The following is a summary of “A Pilot Trial of Thymalfasin (Thymosin-α-1) to Treat Hospitalized Patients With Hypoxemia and Lymphocytopenia Due to Coronavirus Disease 2019 Infection,” published in the January 2023 issue of Infectious Diseases by Shehadeh, et al.

Although there was a lack of effectiveness and safety evidence, thymosin-α-1 (Tα1) may be a therapy option for coronavirus illness 2019 (COVID-19).
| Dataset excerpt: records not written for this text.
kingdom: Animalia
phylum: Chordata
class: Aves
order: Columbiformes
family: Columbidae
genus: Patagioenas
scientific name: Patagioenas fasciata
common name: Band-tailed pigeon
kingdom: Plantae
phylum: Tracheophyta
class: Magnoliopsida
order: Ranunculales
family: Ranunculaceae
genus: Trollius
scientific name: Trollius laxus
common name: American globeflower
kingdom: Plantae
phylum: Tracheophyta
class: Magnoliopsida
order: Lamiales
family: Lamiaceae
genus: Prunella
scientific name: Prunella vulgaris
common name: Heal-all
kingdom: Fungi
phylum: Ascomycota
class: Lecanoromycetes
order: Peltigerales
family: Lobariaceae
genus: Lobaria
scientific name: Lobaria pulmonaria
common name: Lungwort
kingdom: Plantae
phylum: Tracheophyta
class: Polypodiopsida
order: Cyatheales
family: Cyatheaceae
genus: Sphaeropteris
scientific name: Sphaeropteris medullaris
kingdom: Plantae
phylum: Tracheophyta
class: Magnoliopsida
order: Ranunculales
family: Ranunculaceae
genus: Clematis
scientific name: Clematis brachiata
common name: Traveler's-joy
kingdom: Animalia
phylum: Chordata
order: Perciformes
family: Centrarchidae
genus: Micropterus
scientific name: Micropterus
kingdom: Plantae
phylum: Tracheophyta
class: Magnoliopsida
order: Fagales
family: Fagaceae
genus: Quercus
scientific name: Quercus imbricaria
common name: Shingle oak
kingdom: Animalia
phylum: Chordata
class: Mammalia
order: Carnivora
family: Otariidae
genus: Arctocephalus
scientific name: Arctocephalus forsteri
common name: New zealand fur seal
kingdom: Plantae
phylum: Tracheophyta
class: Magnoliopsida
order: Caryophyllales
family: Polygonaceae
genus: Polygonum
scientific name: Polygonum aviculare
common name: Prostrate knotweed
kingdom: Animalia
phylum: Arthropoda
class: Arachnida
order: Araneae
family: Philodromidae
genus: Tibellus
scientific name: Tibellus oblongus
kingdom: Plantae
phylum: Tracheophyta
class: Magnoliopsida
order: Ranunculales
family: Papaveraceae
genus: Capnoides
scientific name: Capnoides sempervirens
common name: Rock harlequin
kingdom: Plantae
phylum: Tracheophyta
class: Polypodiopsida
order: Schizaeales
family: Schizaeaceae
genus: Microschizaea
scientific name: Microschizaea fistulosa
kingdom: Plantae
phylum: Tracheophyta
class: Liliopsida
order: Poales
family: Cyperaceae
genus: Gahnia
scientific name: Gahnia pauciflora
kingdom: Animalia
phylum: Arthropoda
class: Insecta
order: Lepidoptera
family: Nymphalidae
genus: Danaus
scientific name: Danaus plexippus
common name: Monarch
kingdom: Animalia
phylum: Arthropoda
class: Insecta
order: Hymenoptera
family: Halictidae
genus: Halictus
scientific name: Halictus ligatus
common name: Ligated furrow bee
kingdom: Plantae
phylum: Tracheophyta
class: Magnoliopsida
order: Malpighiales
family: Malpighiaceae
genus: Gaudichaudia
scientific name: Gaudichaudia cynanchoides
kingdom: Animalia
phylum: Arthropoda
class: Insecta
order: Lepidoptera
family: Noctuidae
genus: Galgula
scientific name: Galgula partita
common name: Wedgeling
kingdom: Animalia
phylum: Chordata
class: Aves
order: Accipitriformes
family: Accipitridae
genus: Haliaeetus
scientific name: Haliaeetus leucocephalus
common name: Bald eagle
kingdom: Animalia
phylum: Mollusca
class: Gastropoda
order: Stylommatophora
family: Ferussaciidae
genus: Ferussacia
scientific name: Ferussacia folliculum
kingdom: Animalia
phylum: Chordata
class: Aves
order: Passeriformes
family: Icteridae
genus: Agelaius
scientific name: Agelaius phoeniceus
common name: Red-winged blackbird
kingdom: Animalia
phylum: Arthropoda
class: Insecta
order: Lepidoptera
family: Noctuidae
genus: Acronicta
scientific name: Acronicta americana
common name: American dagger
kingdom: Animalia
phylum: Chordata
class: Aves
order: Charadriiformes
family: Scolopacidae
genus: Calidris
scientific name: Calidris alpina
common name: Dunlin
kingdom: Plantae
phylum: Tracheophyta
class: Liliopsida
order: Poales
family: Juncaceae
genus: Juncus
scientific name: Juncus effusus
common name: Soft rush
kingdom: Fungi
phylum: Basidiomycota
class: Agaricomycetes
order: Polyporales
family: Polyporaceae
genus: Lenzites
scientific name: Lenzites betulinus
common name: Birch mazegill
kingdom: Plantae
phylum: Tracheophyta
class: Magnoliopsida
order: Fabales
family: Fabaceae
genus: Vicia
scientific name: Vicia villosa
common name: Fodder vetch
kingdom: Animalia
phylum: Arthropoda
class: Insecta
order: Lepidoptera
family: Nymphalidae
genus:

Among hospitalized patients with hypoxemia and lymphocytopenia brought on by COVID-19, researchers conducted a prospective, open-label, randomized study comparing the preliminary effectiveness and safety of thymalfasin (a synthetic version of Tα1) to the recommended course of treatment.

The analysis covered a total of 49 patients. Although neither difference was statistically significant, treatment patients with baseline high-flow oxygen (1.28 [.35–4.63]) or baseline low-flow oxygen (subdistribution hazard ratio, 1.48 [95% CI, .68–3.25]) had a greater rate of clinical recovery compared to control patients. On day 5 compared to day 1 among patients with baseline low-flow oxygen, treated patients had an average difference of 3.84 times more CD4+ T cells than control patients (P =.01). Nine severe adverse events in individuals receiving treatment were determined to not be connected to Tα1.

Tα1 was more effective than the standard of care in increasing CD4+ T-cell counts in patients receiving baseline low-flow oxygen support, and it may be used to treat COVID-19-related hypoxemia and lymphocytopenia in hospitalized patients.